- Material provided -
-=-=-=-=-

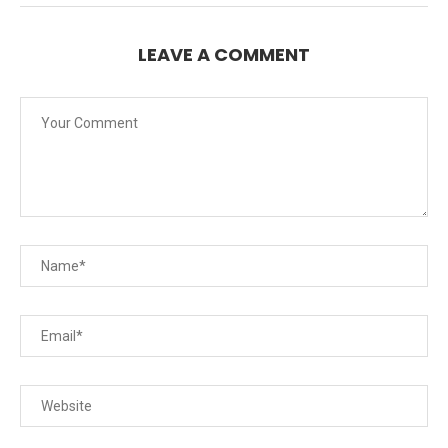
LEAVE A COMMENT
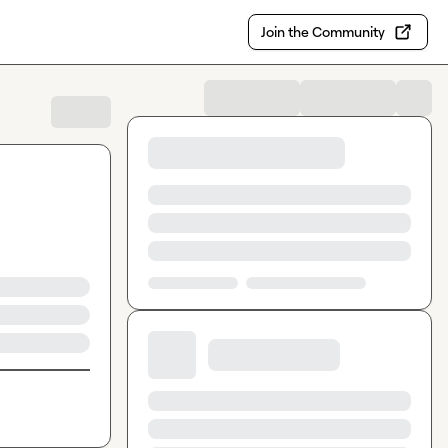
Join the Community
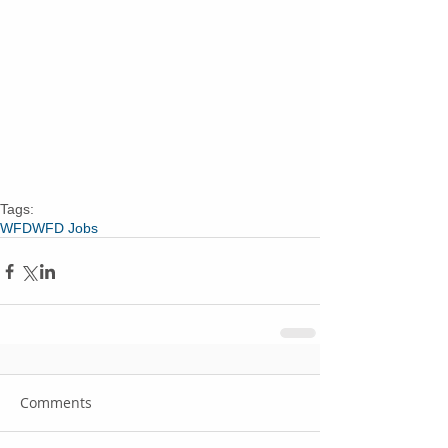
Tags:
WFD
WFD Jobs
Comments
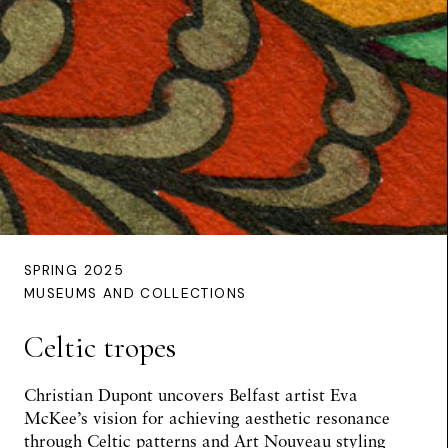
SPRING 2025
MUSEUMS AND COLLECTIONS
Celtic tropes
Christian Dupont uncovers Belfast artist Eva
McKee’s vision for achieving aesthetic resonance
through Celtic patterns and Art Nouveau styling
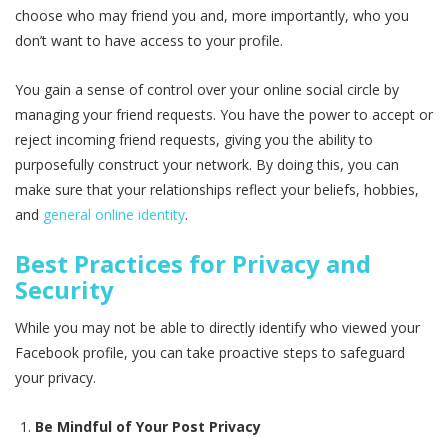
choose who may friend you and, more importantly, who you
don’t want to have access to your profile.
You gain a sense of control over your online social circle by
managing your friend requests. You have the power to accept or
reject incoming friend requests, giving you the ability to
purposefully construct your network. By doing this, you can
make sure that your relationships reflect your beliefs, hobbies,
and
general online identity
.
Best Practices for Privacy and
Security
While you may not be able to directly identify who viewed your
Facebook profile, you can take proactive steps to safeguard
your privacy.
Be Mindful of Your Post Privacy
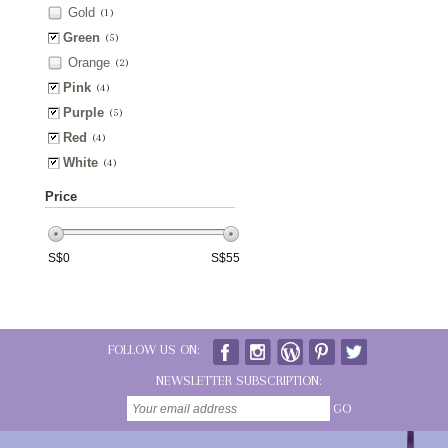
Gold
(1)
Green
(5)
Orange
(2)
Pink
(4)
Purple
(5)
Red
(4)
White
(4)
Price
S$
0
S$
55
FOLLOW US ON:
NEWSLETTER SUBSCRIPTION:
GO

-=-=-=-=-

- The problem -
With the pictures left out, return all the material above exactly.

- Result of this task -
LEAVE A COMMENT
Join the Community
Tags:
WFD
WFD Jobs
Comments
SPRING 2025
MUSEUMS AND COLLECTIONS
Celtic tropes
Christian Dupont uncovers Belfast artist Eva
McKee’s vision for achieving aesthetic resonance
through Celtic patterns and Art Nouveau styling
choose who may friend you and, more importantly, who you
don’t want to have access to your profile.
You gain a sense of control over your online social circle by
managing your friend requests. You have the power to accept or
reject incoming friend requests, giving you the ability to
purposefully construct your network. By doing this, you can
make sure that your relationships reflect your beliefs, hobbies,
and
general online identity
.
Best Practices for Privacy and
Security
While you may not be able to directly identify who viewed your
Facebook profile, you can take proactive steps to safeguard
your privacy.
Be Mindful of Your Post Privacy
Gold
(1)
Green
(5)
Orange
(2)
Pink
(4)
Purple
(5)
Red
(4)
White
(4)
Price
S$
0
S$
55
FOLLOW US ON:
NEWSLETTER SUBSCRIPTION:
GO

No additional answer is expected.